Still on the theme of patient safety, in this issue of Healthcare Quarterly we are pleased to publish an analysis of factors that might contribute to patient safety in hospitals. El-Jardali and Lagacé describe a model built on Donabedian's model of structure, process and outcome to analyze secondary data of Ontario Registered Nurse Survey of Hospital Characteristics. Results revealed that perceived understaffing, inadequate support services, unpleasant work environment, poor teamwork and non-supportive administration impact were important factors associated with adverse events. However, real evidence of the how to improve patient safety even in hospitals is still sparse.

On the assumption that health systems cannot meet all demands or expectations, Gibson et al. provide a synthesis of approaches from evidence-based medicine, economics and ethics as one way to help set priorities for changes in health systems.

An article by Leggat and Dwyer from Australia illustrates how complex it is to bring about change in health systems. They suggest that the culture of the organization is not the answer. The authors indicate that an inappropriate culture is often presented as the reason why hospitals throughout the world have been unable to achieve best practice. Many have concluded that the organizational culture of hospitals limits the ability of these organizations to improve performance, particularly in relation to improving quality and safety. Establishment of a "better" culture is often presented as the resolution to quality, safety, financial and productivity issues in hospitals. Our research indicates that there are management prerequisites that must be present before culture change can be contemplated.
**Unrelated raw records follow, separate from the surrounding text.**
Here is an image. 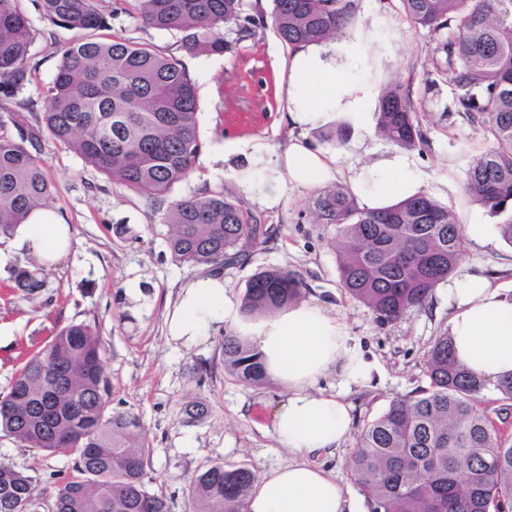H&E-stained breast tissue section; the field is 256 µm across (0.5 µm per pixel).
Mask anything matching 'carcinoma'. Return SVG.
<instances>
[{
  "instance_id": "cac0c4a2",
  "label": "carcinoma",
  "mask_w": 512,
  "mask_h": 512,
  "mask_svg": "<svg viewBox=\"0 0 512 512\" xmlns=\"http://www.w3.org/2000/svg\"><path fill=\"white\" fill-rule=\"evenodd\" d=\"M103 0H41L50 23L83 33L64 46L53 82L43 89L45 112L29 120L20 98L31 82L35 30L18 0H0V237L11 236L33 208L47 205L52 184L37 151L43 131L103 172L112 182L160 204L185 181L201 148L198 98L182 62L145 43L101 40L118 17ZM409 25L425 29L435 47L424 61L425 91L448 85L442 111L481 132L486 147L473 157L465 192L494 217L512 246V0H400ZM360 0H273L270 15L247 0H131L126 14L142 30L179 35L189 55L231 52L271 23L291 49L356 25ZM411 85L382 84L376 128L392 145L425 142ZM351 127L323 133L336 145ZM308 207L329 231L341 287L382 322L426 307L448 281L465 245L448 207L423 193L384 210L361 207L347 186L321 189ZM172 260L213 270L243 265L268 238L239 196L200 190L168 202L163 214ZM18 287L39 293L38 270L15 273ZM303 297L295 272L267 267L252 275L241 313L253 317ZM105 349L95 329L71 322L30 352L10 391L0 396V435L24 447L72 457V470L49 497L23 470L0 465V512H170L151 492V446L141 419L112 409ZM224 371L261 385L262 362L234 335L224 336ZM429 388L398 397L360 431L350 467L365 491L367 512H512V437L479 408L487 384L452 354L448 334L427 354ZM495 401L512 405V376L493 387ZM209 414L202 401L184 408L188 423ZM257 479L248 465L214 462L190 485L196 512H244Z\"/></svg>"
}]
</instances>
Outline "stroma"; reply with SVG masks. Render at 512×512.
<instances>
[{"mask_svg":"<svg viewBox=\"0 0 512 512\" xmlns=\"http://www.w3.org/2000/svg\"><path fill=\"white\" fill-rule=\"evenodd\" d=\"M19 6L36 33L31 50L36 68L26 95L39 114L45 110L42 92L57 73L59 49L75 34L45 21L40 0H19ZM111 32L177 56L196 86L202 148L192 174L174 186L171 198L221 185L243 196L248 208L275 228L273 238L248 264L225 268L229 295L241 300L258 269L278 266L302 276L306 297L336 306L367 360L378 368L368 385L351 386L347 393L355 428L379 417L393 399L427 387V352L446 327L448 287L440 285L424 309L393 324L377 321L341 288L336 257L306 206L314 188L289 184L287 174L271 164L297 135L283 119L288 84L283 63L289 49L273 28L257 30L221 55L185 54L176 35L140 30L124 13L113 20ZM336 40L354 59L341 79L361 90L365 116L334 115V122L346 121L352 128L340 146L324 141L319 130L305 134L313 149L335 158L336 184L348 185L358 168L392 150L376 132L381 81L413 82L426 143L408 151L409 161L422 174L426 194L446 205L458 224L487 225L492 238L485 246L466 241L456 273L486 275L511 288L512 247L500 238L496 218L464 190L469 163L484 141L467 124L448 120L422 92L423 62L432 47L429 33L409 26L399 0H360L357 27L338 33ZM39 156L54 187L51 205L71 224L74 240L67 257L43 269L45 286L37 296H25L12 280L15 269L34 262L31 250L16 251L0 266V393L8 392L26 354L48 341L56 328L85 322L97 330L106 349L113 407L137 413L147 431L152 448L149 488L167 499L171 512H194L189 484L209 462H243L258 473L287 463L288 451L267 430L269 412L282 392L225 374L223 334L190 347L167 334L166 310L197 271L172 261L161 209L146 196L112 183L52 135H44ZM268 197L277 198V205L266 207ZM198 399L208 405V417L185 422L184 406ZM0 464L28 471L48 491L72 461L0 436Z\"/></svg>","mask_w":512,"mask_h":512,"instance_id":"1","label":"stroma"}]
</instances>
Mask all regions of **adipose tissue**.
<instances>
[{"label": "adipose tissue", "instance_id": "1", "mask_svg": "<svg viewBox=\"0 0 512 512\" xmlns=\"http://www.w3.org/2000/svg\"><path fill=\"white\" fill-rule=\"evenodd\" d=\"M347 60L335 43L314 42L291 51L287 120L304 130L325 123L331 114L354 113L356 91L339 75ZM276 168L291 184L311 187L336 177L333 160L302 139L275 155ZM352 191L361 207L375 210L421 193V174L400 153L383 155L354 172ZM16 248L31 249L41 266L52 267L72 246V229L52 209L31 211L14 234ZM451 301L447 331L456 360L472 375L493 383L512 374V289L486 277L465 275L448 285ZM169 335L186 345L222 327L232 329L258 353L270 382L283 399L272 412L269 431L293 458L258 476L245 512H356L321 455L336 452L352 430L351 405L344 399L353 385L371 382L368 361L344 316L335 307L301 299L273 314L244 318L228 296L224 274L195 276L166 317ZM335 378V386L322 381Z\"/></svg>", "mask_w": 512, "mask_h": 512}]
</instances>
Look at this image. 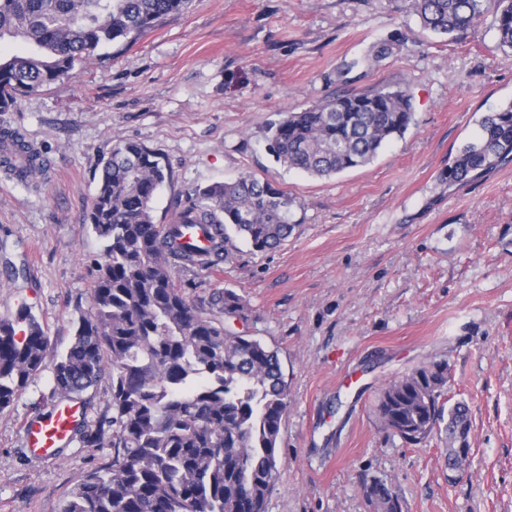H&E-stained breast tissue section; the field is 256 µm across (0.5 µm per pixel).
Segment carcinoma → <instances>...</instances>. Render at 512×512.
<instances>
[{"mask_svg": "<svg viewBox=\"0 0 512 512\" xmlns=\"http://www.w3.org/2000/svg\"><path fill=\"white\" fill-rule=\"evenodd\" d=\"M190 0H0V43L24 52L0 56V113L21 98L100 61L104 46L126 49ZM421 26L450 39L495 15L498 44L512 56V0H401ZM392 50L383 42L349 65L372 66ZM414 123L412 95L375 88L288 112L266 128L274 161L331 177L371 163ZM457 149L448 185L512 161V101L478 121ZM86 222L104 244L91 268L90 305L73 321L69 346L57 352L27 308L0 319V411L51 368L50 396L74 399L106 373L112 377V437L104 425L73 428L86 447L113 448L104 467L82 473L59 512H265L278 474L276 448L288 409L278 353L234 330L248 319L244 299L217 289L190 300L173 271H215L242 240L253 250L278 247L292 234L299 206L278 184L250 172L199 186L180 201L173 221H157L154 201L171 173L155 151L125 142L99 161ZM40 165L29 154L12 170L20 179ZM201 228L208 245L180 242ZM448 363L419 367L383 388L381 423L407 442H424L440 423L448 462L460 465L454 438L470 429L468 406L448 402ZM376 512H401L384 483L372 487Z\"/></svg>", "mask_w": 512, "mask_h": 512, "instance_id": "obj_1", "label": "carcinoma"}]
</instances>
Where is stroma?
<instances>
[{"instance_id":"stroma-1","label":"stroma","mask_w":512,"mask_h":512,"mask_svg":"<svg viewBox=\"0 0 512 512\" xmlns=\"http://www.w3.org/2000/svg\"><path fill=\"white\" fill-rule=\"evenodd\" d=\"M399 5L190 0L129 50L0 113L46 160L27 184L0 171V318L27 306L60 351L103 257L86 215L116 144L169 165L155 201L165 223L187 192L244 172L297 198L283 245L239 243L188 291L241 295L243 331L281 360L288 410L266 512H371L376 479L402 512H512V162L446 180L481 116L512 99V58L493 13L451 41ZM384 40L391 54L348 69ZM380 87L412 93L415 123L370 164L318 178L267 153L281 113ZM439 360L471 422L469 466L453 479L443 439L407 443L375 410L389 381ZM49 389L45 372L0 412V512H59L76 477L112 458L76 441L50 458L30 451L24 424L52 411Z\"/></svg>"}]
</instances>
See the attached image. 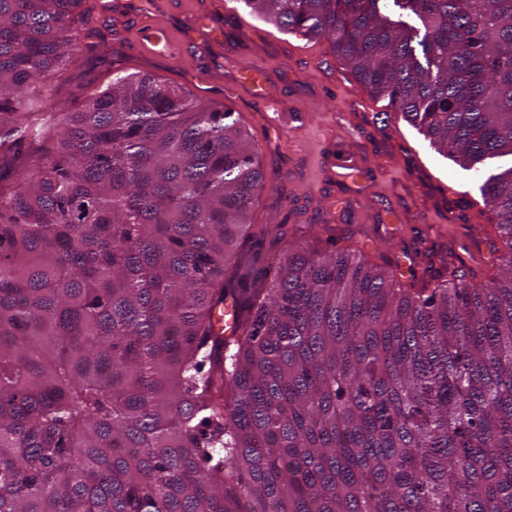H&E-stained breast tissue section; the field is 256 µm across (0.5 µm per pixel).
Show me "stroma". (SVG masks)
<instances>
[{"instance_id":"1","label":"stroma","mask_w":512,"mask_h":512,"mask_svg":"<svg viewBox=\"0 0 512 512\" xmlns=\"http://www.w3.org/2000/svg\"><path fill=\"white\" fill-rule=\"evenodd\" d=\"M80 25V54L62 77L32 85L60 112L77 109L87 91L106 88L113 67L151 74L190 91L198 101L230 109L260 146L266 188L249 212L253 224H314L318 249L361 248L378 266L407 263L403 284L431 280L450 257L459 270L489 280L497 273L489 217L477 216L481 177L437 153L417 129L381 120L374 99L335 56L327 38L311 41L279 30L236 0H92ZM206 19L215 37L183 43L177 55L152 54L140 32L155 23L183 33L192 18ZM263 63L280 113L265 118L266 103L241 79ZM333 178L320 172L322 156ZM366 171L370 206L336 212L331 197L348 192V165Z\"/></svg>"}]
</instances>
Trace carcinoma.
<instances>
[{"mask_svg": "<svg viewBox=\"0 0 512 512\" xmlns=\"http://www.w3.org/2000/svg\"><path fill=\"white\" fill-rule=\"evenodd\" d=\"M480 185L500 273L433 288L290 243L230 111L121 75L29 88L87 0H0V512H512V0H236ZM238 323L216 330L227 300Z\"/></svg>", "mask_w": 512, "mask_h": 512, "instance_id": "obj_1", "label": "carcinoma"}]
</instances>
Robert Smith, CEO of British Columbia's Fraser Health Authority, provides insights from his vast experience in a commentary on this article.

In a thought-provoking article, McLaughlin et al. analyze changing roles for primary-care physicians in terms of their intermediary role between advertisers and patients. Direct-to-consumer advertising is one example of a process called "disintermediation" that is having a direct effect on family physicians and their patients. This paper examines the trends and the actors involved in disintermediation which threatens the traditional patient-physician relationship. It outlines the social forces behind these threats and illustrates the resulting challenges and opportunities. A rationale and strategies are presented to rebuild, maintain and strengthen the patient-physician relationship in an era of growing disintermediation and anticipated advancements in cost-effective office-based information systems. Recognizing that this topic was likely to be controversial in the Canadian context we asked Ruth Wilson of the Department of Family Medicine at Queen's University to comment on this paper. She provides an exceptionally thoughtful analysis of this trend gaining increasing attention south of the border. We would welcome others' comments as well.

In this issue, we are also introducing a new feature - a Case Study Library that will be updated frequently online at: We have created this library to offer readers quick and easy access to best practices and innovations as they happen. The format is a click away, easy-to-use and practical - so practical that we hope that practitioners and leaders alike will use this library to advance their knowledge and understanding of emerging trends, to share successes and lessons learned and to initiate dialogue within and among teams and organizations.

We also ask you to catch up with other events across the country by reading features from CHSRF on building capacity in applied health services research; CIHR - Re-Inventing the Microscope: The Canadian Light Source (CLS); ICES - The Changing Landscape for COX-2 Inhibitors; a report from CIHI and the Quarterly Index.

As with all other issues of HQ and its growing family of publications we welcome your feedback.